** Supplied material follows **
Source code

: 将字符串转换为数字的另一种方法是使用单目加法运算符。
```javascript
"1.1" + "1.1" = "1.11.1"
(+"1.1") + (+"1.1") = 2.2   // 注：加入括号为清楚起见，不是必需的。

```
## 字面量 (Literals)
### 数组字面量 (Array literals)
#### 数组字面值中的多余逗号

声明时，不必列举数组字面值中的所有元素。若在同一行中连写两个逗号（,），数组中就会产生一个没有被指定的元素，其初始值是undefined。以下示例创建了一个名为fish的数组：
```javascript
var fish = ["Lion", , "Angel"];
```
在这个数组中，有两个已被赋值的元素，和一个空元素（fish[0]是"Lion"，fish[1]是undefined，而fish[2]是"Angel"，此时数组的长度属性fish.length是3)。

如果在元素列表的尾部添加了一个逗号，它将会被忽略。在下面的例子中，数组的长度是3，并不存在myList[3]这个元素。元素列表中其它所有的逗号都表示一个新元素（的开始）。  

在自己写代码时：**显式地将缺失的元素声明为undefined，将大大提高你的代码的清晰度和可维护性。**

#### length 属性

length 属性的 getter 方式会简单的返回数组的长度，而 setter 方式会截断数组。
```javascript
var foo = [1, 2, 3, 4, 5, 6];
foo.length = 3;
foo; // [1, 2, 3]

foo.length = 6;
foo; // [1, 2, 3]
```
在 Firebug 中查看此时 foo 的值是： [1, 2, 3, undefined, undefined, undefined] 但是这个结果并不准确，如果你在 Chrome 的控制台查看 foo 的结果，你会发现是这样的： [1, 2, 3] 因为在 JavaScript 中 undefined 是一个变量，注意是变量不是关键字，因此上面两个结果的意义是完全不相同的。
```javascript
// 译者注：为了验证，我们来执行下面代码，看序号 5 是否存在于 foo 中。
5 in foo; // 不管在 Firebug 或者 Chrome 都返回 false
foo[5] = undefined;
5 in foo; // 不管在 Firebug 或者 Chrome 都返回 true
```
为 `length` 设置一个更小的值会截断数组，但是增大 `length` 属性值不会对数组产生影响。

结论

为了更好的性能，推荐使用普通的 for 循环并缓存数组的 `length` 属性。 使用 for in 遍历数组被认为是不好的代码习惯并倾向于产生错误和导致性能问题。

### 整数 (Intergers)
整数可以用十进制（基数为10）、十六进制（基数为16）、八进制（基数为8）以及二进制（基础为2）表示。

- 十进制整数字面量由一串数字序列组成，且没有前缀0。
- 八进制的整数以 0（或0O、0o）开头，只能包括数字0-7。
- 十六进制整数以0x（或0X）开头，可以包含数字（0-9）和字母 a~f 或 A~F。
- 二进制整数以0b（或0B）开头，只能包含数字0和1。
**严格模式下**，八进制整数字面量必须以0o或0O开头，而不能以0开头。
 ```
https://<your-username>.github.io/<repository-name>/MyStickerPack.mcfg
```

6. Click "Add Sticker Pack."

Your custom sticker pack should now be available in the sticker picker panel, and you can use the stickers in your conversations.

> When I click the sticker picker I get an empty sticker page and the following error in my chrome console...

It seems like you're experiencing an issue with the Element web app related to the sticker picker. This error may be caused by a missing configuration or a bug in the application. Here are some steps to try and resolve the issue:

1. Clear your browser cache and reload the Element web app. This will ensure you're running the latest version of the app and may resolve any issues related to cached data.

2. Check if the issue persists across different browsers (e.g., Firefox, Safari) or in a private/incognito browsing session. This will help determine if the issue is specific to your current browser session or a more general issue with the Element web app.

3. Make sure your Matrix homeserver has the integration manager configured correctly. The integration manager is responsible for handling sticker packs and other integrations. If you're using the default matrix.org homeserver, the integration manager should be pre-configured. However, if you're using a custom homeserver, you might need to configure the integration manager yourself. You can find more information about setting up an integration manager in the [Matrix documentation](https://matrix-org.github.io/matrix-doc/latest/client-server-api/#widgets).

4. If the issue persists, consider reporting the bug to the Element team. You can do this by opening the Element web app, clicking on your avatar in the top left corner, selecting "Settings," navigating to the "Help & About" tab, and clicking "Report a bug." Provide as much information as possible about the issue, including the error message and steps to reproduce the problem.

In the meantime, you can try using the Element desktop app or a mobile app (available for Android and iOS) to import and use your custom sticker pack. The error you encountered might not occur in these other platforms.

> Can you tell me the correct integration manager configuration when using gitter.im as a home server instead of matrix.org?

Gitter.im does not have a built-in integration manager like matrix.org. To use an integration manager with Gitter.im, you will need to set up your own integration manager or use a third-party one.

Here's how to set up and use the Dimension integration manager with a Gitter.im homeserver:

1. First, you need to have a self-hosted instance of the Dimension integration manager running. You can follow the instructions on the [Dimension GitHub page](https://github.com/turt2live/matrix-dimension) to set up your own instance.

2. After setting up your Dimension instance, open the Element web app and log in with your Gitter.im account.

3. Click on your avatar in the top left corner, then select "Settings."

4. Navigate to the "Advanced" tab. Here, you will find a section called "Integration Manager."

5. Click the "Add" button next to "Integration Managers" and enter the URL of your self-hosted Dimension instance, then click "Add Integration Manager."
** End of Supplied material **
### Problem requirements
Every record must be output again with its wording unchanged.

### Written answer
Source code

: 将字符串转换为数字的另一种方法是使用单目加法运算符。
```javascript
"1.1" + "1.1" = "1.11.1"
(+"1.1") + (+"1.1") = 2.2   // 注：加入括号为清楚起见，不是必需的。

```
## 字面量 (Literals)
### 数组字面量 (Array literals)
#### 数组字面值中的多余逗号

声明时，不必列举数组字面值中的所有元素。若在同一行中连写两个逗号（,），数组中就会产生一个没有被指定的元素，其初始值是undefined。以下示例创建了一个名为fish的数组：
```javascript
var fish = ["Lion", , "Angel"];
```
在这个数组中，有两个已被赋值的元素，和一个空元素（fish[0]是"Lion"，fish[1]是undefined，而fish[2]是"Angel"，此时数组的长度属性fish.length是3)。

如果在元素列表的尾部添加了一个逗号，它将会被忽略。在下面的例子中，数组的长度是3，并不存在myList[3]这个元素。元素列表中其它所有的逗号都表示一个新元素（的开始）。  

在自己写代码时：**显式地将缺失的元素声明为undefined，将大大提高你的代码的清晰度和可维护性。**

#### length 属性

length 属性的 getter 方式会简单的返回数组的长度，而 setter 方式会截断数组。
```javascript
var foo = [1, 2, 3, 4, 5, 6];
foo.length = 3;
foo; // [1, 2, 3]

foo.length = 6;
foo; // [1, 2, 3]
```
在 Firebug 中查看此时 foo 的值是： [1, 2, 3, undefined, undefined, undefined] 但是这个结果并不准确，如果你在 Chrome 的控制台查看 foo 的结果，你会发现是这样的： [1, 2, 3] 因为在 JavaScript 中 undefined 是一个变量，注意是变量不是关键字，因此上面两个结果的意义是完全不相同的。
```javascript
// 译者注：为了验证，我们来执行下面代码，看序号 5 是否存在于 foo 中。
5 in foo; // 不管在 Firebug 或者 Chrome 都返回 false
foo[5] = undefined;
5 in foo; // 不管在 Firebug 或者 Chrome 都返回 true
```
为 `length` 设置一个更小的值会截断数组，但是增大 `length` 属性值不会对数组产生影响。

结论

为了更好的性能，推荐使用普通的 for 循环并缓存数组的 `length` 属性。 使用 for in 遍历数组被认为是不好的代码习惯并倾向于产生错误和导致性能问题。

### 整数 (Intergers)
整数可以用十进制（基数为10）、十六进制（基数为16）、八进制（基数为8）以及二进制（基础为2）表示。

- 十进制整数字面量由一串数字序列组成，且没有前缀0。
- 八进制的整数以 0（或0O、0o）开头，只能包括数字0-7。
- 十六进制整数以0x（或0X）开头，可以包含数字（0-9）和字母 a~f 或 A~F。
- 二进制整数以0b（或0B）开头，只能包含数字0和1。
**严格模式下**，八进制整数字面量必须以0o或0O开头，而不能以0开头。
 ```
https://<your-username>.github.io/<repository-name>/MyStickerPack.mcfg
```

6. Click "Add Sticker Pack."

Your custom sticker pack should now be available in the sticker picker panel, and you can use the stickers in your conversations.

> When I click the sticker picker I get an empty sticker page and the following error in my chrome console...

It seems like you're experiencing an issue with the Element web app related to the sticker picker. This error may be caused by a missing configuration or a bug in the application. Here are some steps to try and resolve the issue:

1. Clear your browser cache and reload the Element web app. This will ensure you're running the latest version of the app and may resolve any issues related to cached data.

2. Check if the issue persists across different browsers (e.g., Firefox, Safari) or in a private/incognito browsing session. This will help determine if the issue is specific to your current browser session or a more general issue with the Element web app.

3. Make sure your Matrix homeserver has the integration manager configured correctly. The integration manager is responsible for handling sticker packs and other integrations. If you're using the default matrix.org homeserver, the integration manager should be pre-configured. However, if you're using a custom homeserver, you might need to configure the integration manager yourself. You can find more information about setting up an integration manager in the [Matrix documentation](https://matrix-org.github.io/matrix-doc/latest/client-server-api/#widgets).

4. If the issue persists, consider reporting the bug to the Element team. You can do this by opening the Element web app, clicking on your avatar in the top left corner, selecting "Settings," navigating to the "Help & About" tab, and clicking "Report a bug." Provide as much information as possible about the issue, including the error message and steps to reproduce the problem.

In the meantime, you can try using the Element desktop app or a mobile app (available for Android and iOS) to import and use your custom sticker pack. The error you encountered might not occur in these other platforms.

> Can you tell me the correct integration manager configuration when using gitter.im as a home server instead of matrix.org?

Gitter.im does not have a built-in integration manager like matrix.org. To use an integration manager with Gitter.im, you will need to set up your own integration manager or use a third-party one.

Here's how to set up and use the Dimension integration manager with a Gitter.im homeserver:

1. First, you need to have a self-hosted instance of the Dimension integration manager running. You can follow the instructions on the [Dimension GitHub page](https://github.com/turt2live/matrix-dimension) to set up your own instance.

2. After setting up your Dimension instance, open the Element web app and log in with your Gitter.im account.

3. Click on your avatar in the top left corner, then select "Settings."

4. Navigate to the "Advanced" tab. Here, you will find a section called "Integration Manager."

5. Click the "Add" button next to "Integration Managers" and enter the URL of your self-hosted Dimension instance, then click "Add Integration Manager."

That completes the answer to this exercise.